Sometimes it is not possible to know all tasks that should be created before some tasks are executed. For these cases doit supports delayed task creation, that means task-execution starts before task-loading is completed.
When task-creator function is decorated with doit.create_after, its evaluation to create the tasks will be delayed to happen after the execution of the specified task in the executed param.
import glob
from doit import create_after
@create_after(executed='early')
def task_build():
for inf in glob.glob('*.in'):
yield {
'name': inf,
'actions': ['cp %(dependencies)s %(targets)s'],
'file_dep': [inf],
'targets': [inf[:-3] + '.out'],
'clean': True,
}
def task_early():
"""a task that create some files..."""
inter_files = ('a.in', 'b.in', 'c.in')
return {
'actions': ['touch %(targets)s'],
'targets': inter_files,
'clean': True,
}
Note
Since the metadata of a delayed task is only created on demand, it is currently not possible to set a basename for delayed tasks. That is because doit needs to know which task-creator function should be executed in order to create the requested task. See this issue for a proposed solution.
Warning
There is a limitation in the use of the delayed task creation with multiprocessing. Multiprocessing relies on a task being pickled and sent to sub-process, so your task can not contain closures because closures are not picklable. See What can be pickled
doit manages to avoid this limitation for tasks that are created before the task-execution begins but for delayed tasks it is not possible.
custom task definition¶
Apart from collect functions that start with the name task_.

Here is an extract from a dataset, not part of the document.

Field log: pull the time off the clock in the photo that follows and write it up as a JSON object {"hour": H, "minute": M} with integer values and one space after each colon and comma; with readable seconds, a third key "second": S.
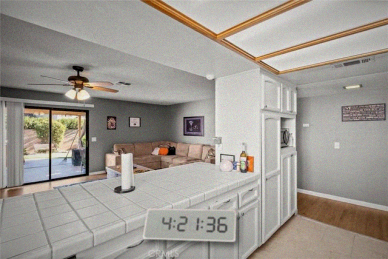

The doit loader will also execute the create_doit_tasks
callable from any object that contains this attribute.
def make_task(func):
"""make decorated function a task-creator"""
func.create_doit_tasks = func
return func
@make_task
def sample():
return {
'verbosity': 2,
'actions': ['echo hi'],
}
The project letsdoit has some real-world implementations.
For simple examples to help you create your own check this blog post.